We will build a bipartite graph where left part is rows and right part is columns and the edge between two vertices is a cell on intersection of that row and column. We are given numbers on edges and we have to put numbers on vertices such that for each edge, the number on the edge is equal to sum of numbers in its ends.

Let us suppose there is a solution. For any number v we can do +v to all vertices in the left part, and -v to all vertices in the right part and get another valid solution. So we can choose any vertex and make it 0. Now we know all the numbers in the other part and, eventually, all the numbers.

EXPLANATION:

We will first convert the matrix B=0, and so A = A-B, as absolute values in the matrix A and B doesn’t matter, only difference matters.

We will first consider the case where R=C=X.

We will think of this problem as a bipartite graph. The left vertices will represent the rows and the right vertices will represent the columns. The edge between the left and right vertices is a cell on the intersection of that row and column. Now the problem converts to:

We are given some numbers on edges and we have to put numbers on vertices such that for each edge, the number on the edge is equal to sum of numbers on its ends i.e the two vertices.
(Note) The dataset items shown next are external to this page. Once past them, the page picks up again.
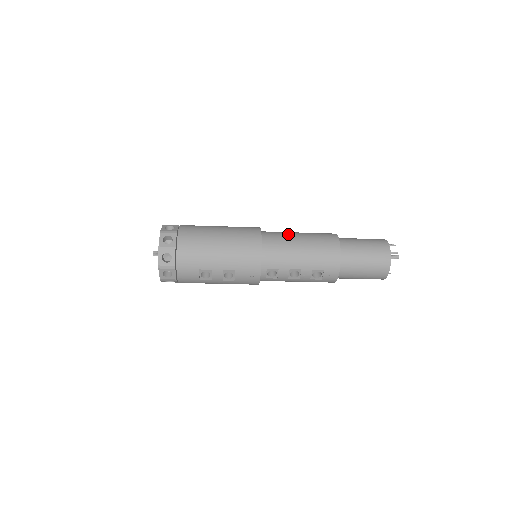
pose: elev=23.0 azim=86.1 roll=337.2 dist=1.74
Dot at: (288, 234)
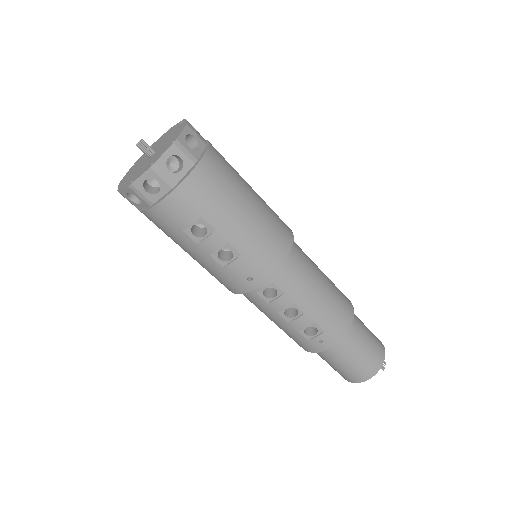
Dot at: occluded
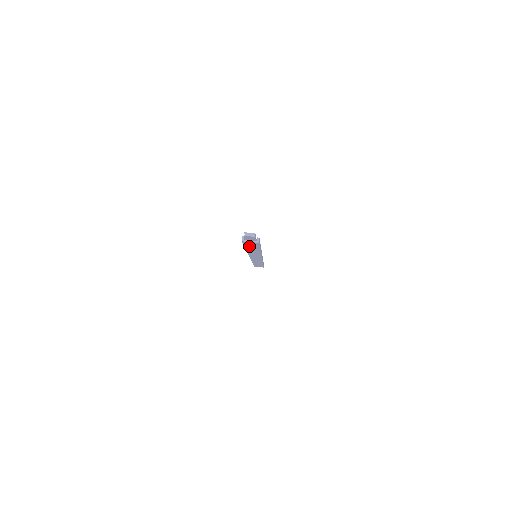
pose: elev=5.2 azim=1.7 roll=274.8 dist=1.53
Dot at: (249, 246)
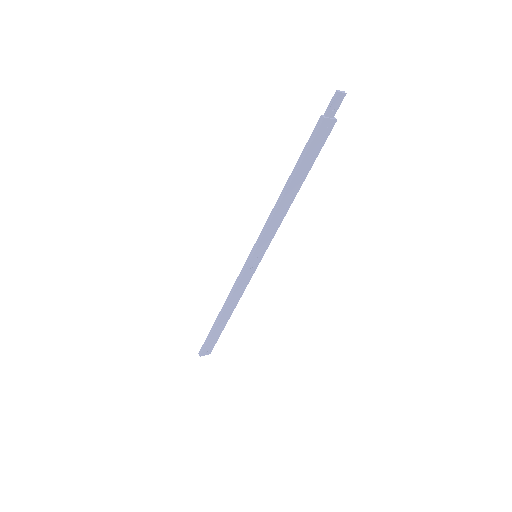
Dot at: (309, 155)
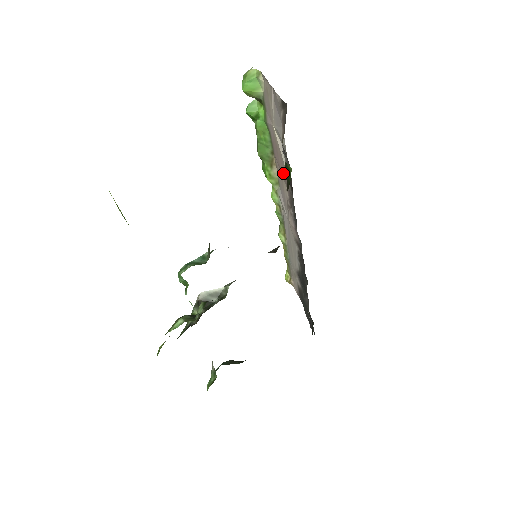
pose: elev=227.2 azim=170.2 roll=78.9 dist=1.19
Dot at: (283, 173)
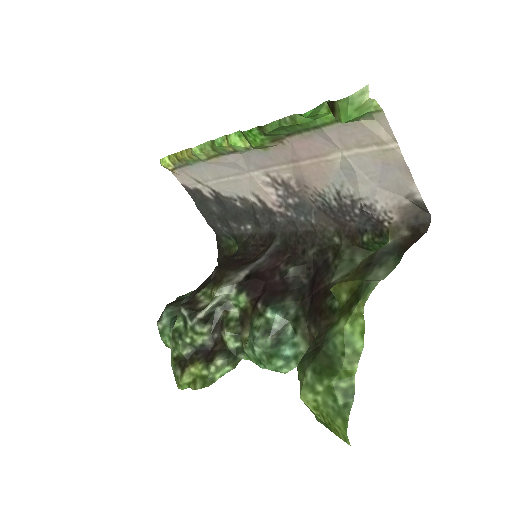
Dot at: (307, 175)
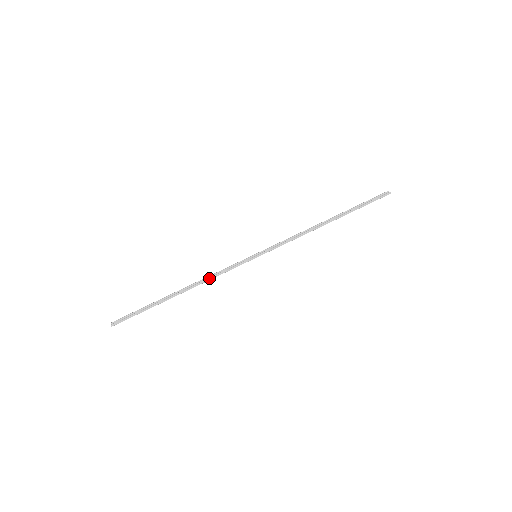
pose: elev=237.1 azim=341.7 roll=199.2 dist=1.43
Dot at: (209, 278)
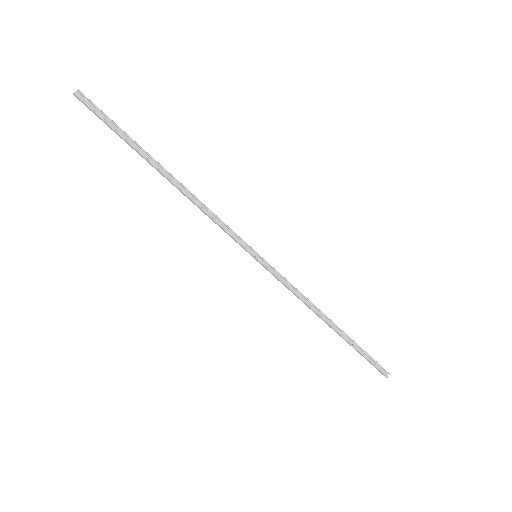
Dot at: (202, 209)
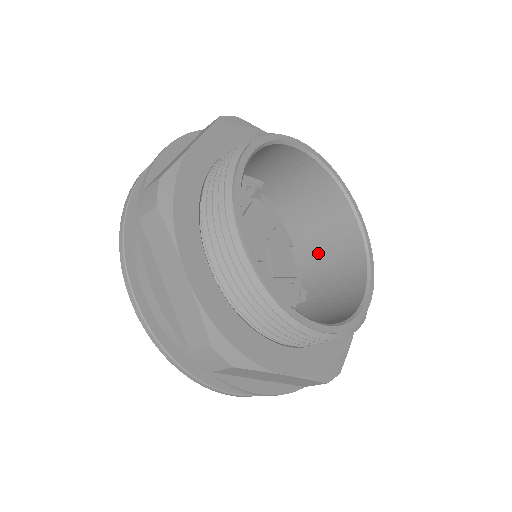
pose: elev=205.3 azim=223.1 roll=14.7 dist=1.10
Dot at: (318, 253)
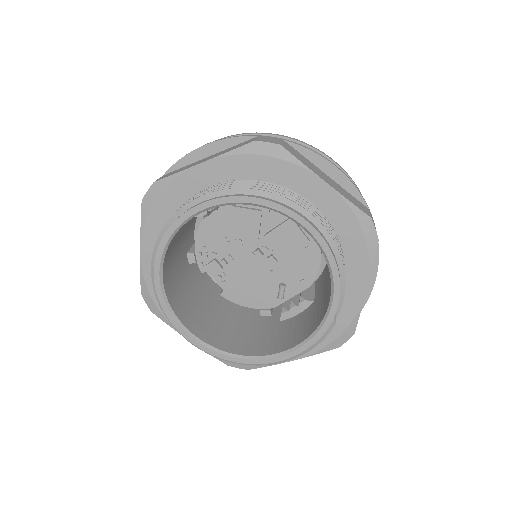
Dot at: occluded
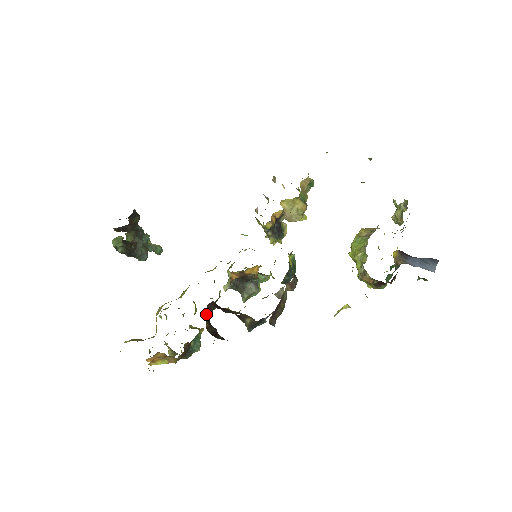
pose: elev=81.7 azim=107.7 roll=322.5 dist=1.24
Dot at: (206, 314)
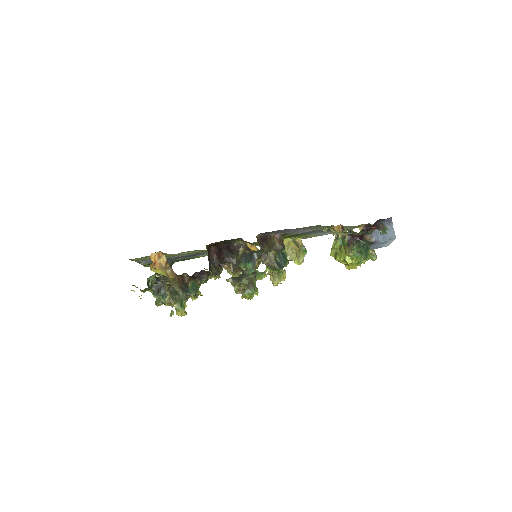
Dot at: (208, 252)
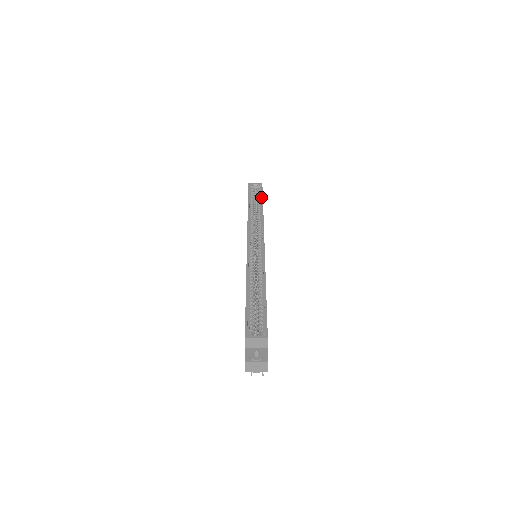
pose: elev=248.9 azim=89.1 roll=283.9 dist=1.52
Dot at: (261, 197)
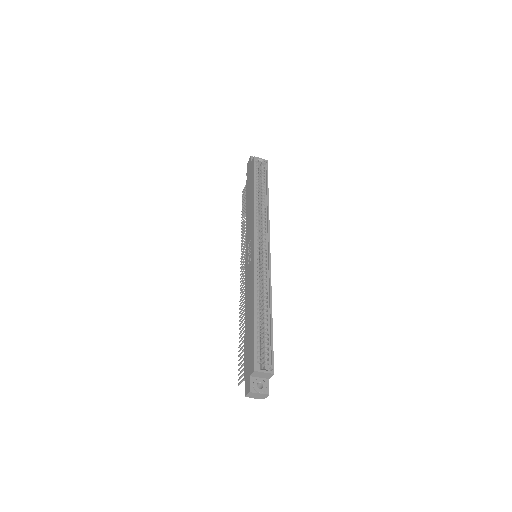
Dot at: (267, 182)
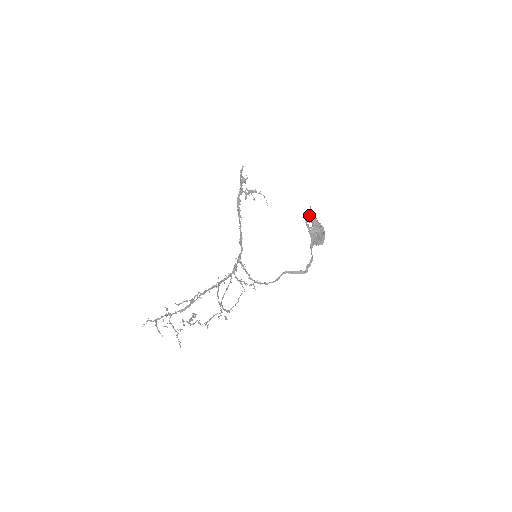
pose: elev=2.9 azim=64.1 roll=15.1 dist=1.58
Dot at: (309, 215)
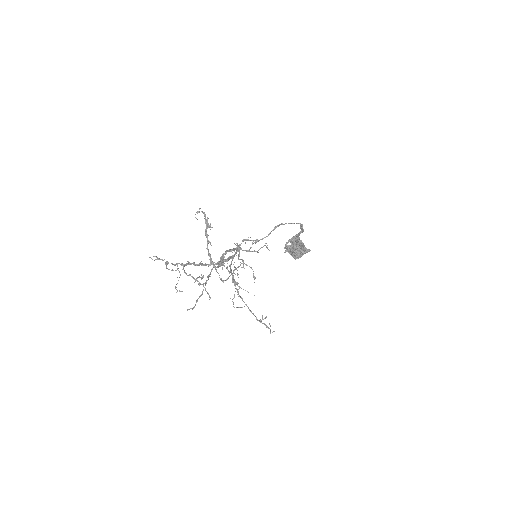
Dot at: occluded
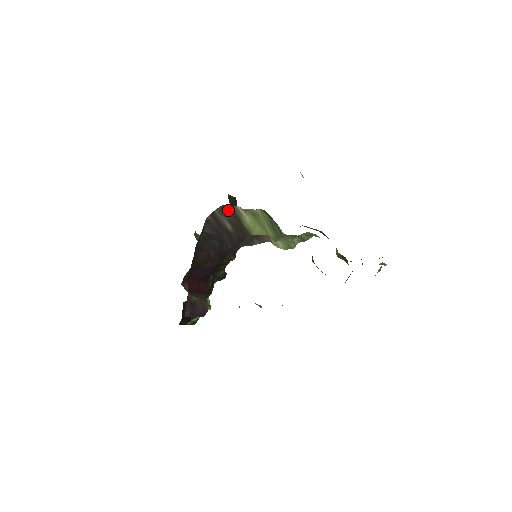
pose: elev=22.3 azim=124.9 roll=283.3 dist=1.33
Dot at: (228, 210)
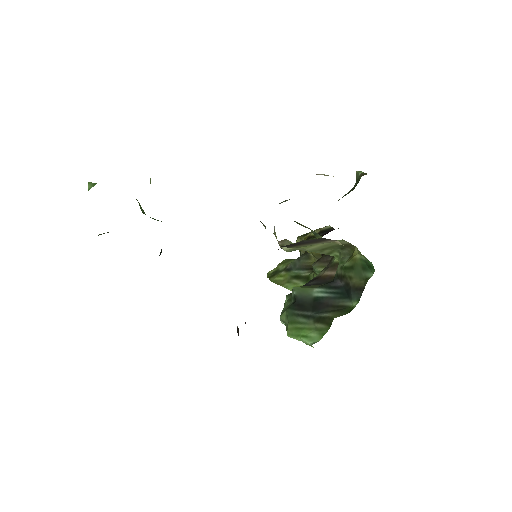
Dot at: (318, 240)
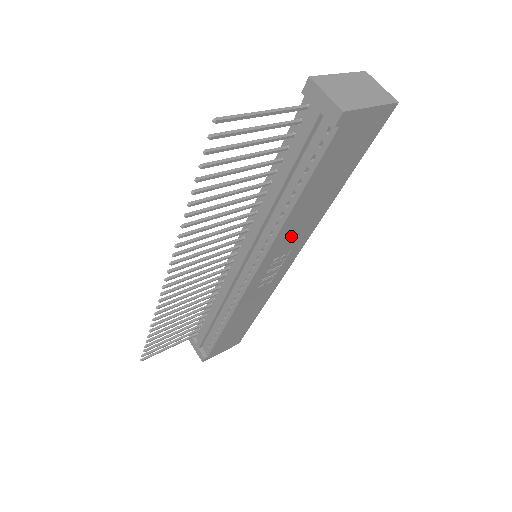
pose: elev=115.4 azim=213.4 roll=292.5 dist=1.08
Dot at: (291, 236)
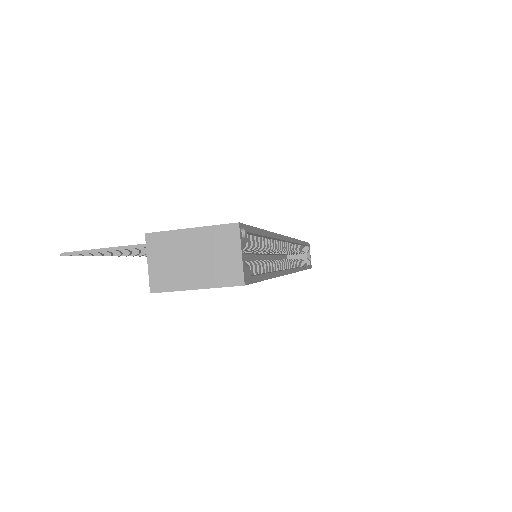
Dot at: occluded
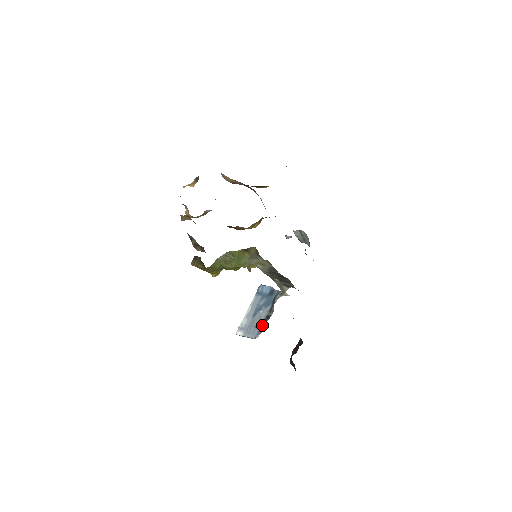
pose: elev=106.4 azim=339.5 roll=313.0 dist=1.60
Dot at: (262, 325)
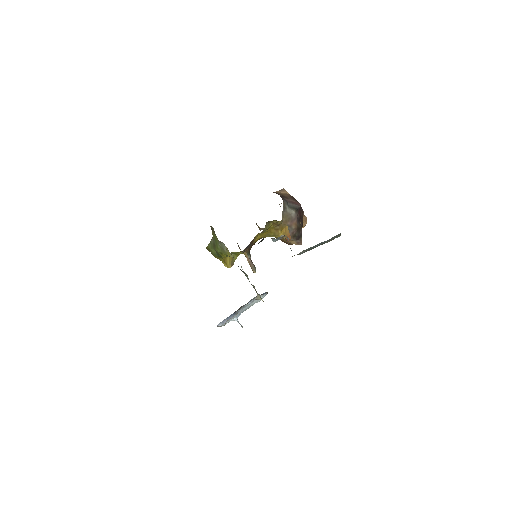
Dot at: (228, 317)
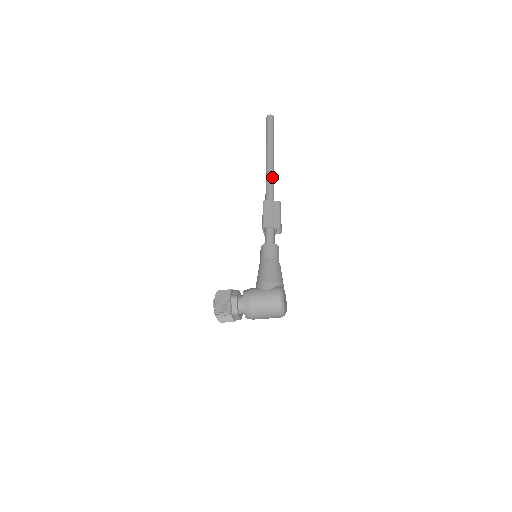
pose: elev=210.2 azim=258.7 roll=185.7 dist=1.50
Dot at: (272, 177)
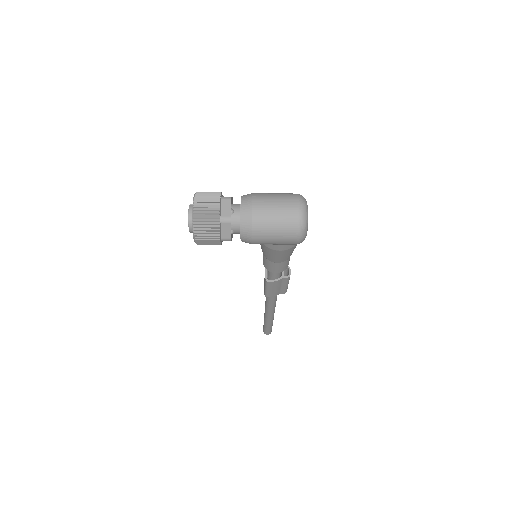
Dot at: occluded
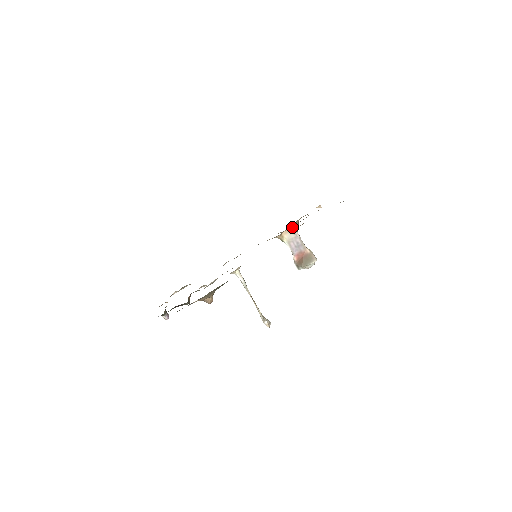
Now let us suppose there is a solution to this problem. For any number v we can do +v to all vertices in the left part, and -v to all vertices in the right part and get another valid solution. This is due to the fact that the sum of vertices in the left and right part still remains the same, as +v-v=0. This gives us the freedom to choose any vertex and make it 0. This will help us find all the numbers on the other part of the vertex and eventually we can find all the numbers.

Now let us move onto the general case. We will try to convert it into the case where R=C=X.

We can change the set of our available operations to:

  • Add v on 1 \times X or X \times 1 which is in the top-left square X \times X.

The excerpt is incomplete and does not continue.